Still, we could deal with the wandering and homeless. All it took was a request to leave and they would, or a nudge on the shoulder to rouse them from their stupor. Rarely, we might have had to call the police, or the hotlines for one of the city services if a drunk had a rehab card pinned to his coat. If found, and I can’t answer, call the Shepherds of Immaculate Hope at 906-767-8724. Thank you kindly! I had lots of stories like that. In fact, the best stories in my journal came from dealing with our city’s most needy people, stories I hoped to make use of someday. When I got back to writing, that was.
Leich grabbed the box and began buffing it with the hem of his T-shirt.
— I’ll put it somewhere, he said.
— I know where it’s going.
— You do, eh?
— You have no imagination. Predictable.
— Uh-huh. Speaking of which, is today the day you crack your diary open for the first time in forever?
— I told you, it’s not a diary —
— True. Diaries get written in, don’t they?
— I’m just waiting for the right words.
I wasn’t sure if that was true or not. I wasn’t sure what I was waiting for—though there was a short story in the back of my mind that I’d been wanting to write for weeks, no matter how many times I’d opened the black, hardcover notebook nothing came out.
— Well, don’t wait too long, he said, holding up the silver box and heading back inside.
This was the game, our summer ritual for the few weeks we ran the store. We took turns finding a place for whatever the Niche gave us, and tried to predict when it would be found, by whom, and what his or her story would be. The Niche was our family name for the cubbyhole at the back of the store. We theorized that the Niche, with its bricked-up rear wall and insulated, in-swinging door, had originally opened into the alley, a leftover from the days of milk delivery. Every morning, it delivered a single item meant for one person, the kind of thing everyone hopes to find when they browse a thrift store: the perfect trinket, keepsake, or heirloom-to-be. You might wander into a place like Second Chances looking for a pair of pants, a belt, or a practical, needed item, but you’re also hoping to find something more. Also a given is that what you want to find is rarely what you need, and the Niche seemed to know this—its item was always discovered and the customer always left happy. Without fail, the item was destined for the person who needed it most.

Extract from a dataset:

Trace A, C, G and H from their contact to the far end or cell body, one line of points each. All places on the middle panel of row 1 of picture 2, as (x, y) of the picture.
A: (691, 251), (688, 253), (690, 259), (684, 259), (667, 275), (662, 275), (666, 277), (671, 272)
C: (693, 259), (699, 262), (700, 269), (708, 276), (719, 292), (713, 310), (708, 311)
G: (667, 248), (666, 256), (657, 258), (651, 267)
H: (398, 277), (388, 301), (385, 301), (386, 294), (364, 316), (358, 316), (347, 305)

There had never been a day when the store was open that the Niche item had gone unsold. So as usual I went behind the register and closed my eyes, trying to come up with my story before Leich came back to the front. Nothing. Not even a glimmer of inspiration. I told myself that it must be because I was distracted by the possibilities ahead of me. School had just let out for the summer, all I faced was three months of writing and helping at the store, and it was a clear, lovely day outside. I might have called those possibilities romantic, but in a chaste, old-school way, where reading a good book surrounded by fields of flowers is enough to hold a fifteen-year-old’s desires. Or, in my case, taking in good literature on our apartment stoop, with the sidewalks my pastures and the buildings my trees. Do teenage girls—does anyone, really—ever think about those things any more?
— Gimme the money or you’re fucking dead!
I opened my eyes to the business end of a gun. People say that time slows down when they’re in danger, or that their life flashes before their eyes, but that wasn’t true for me. The muzzle of the gun was huge and black and his finger on the trigger was very much in real time. I screamed.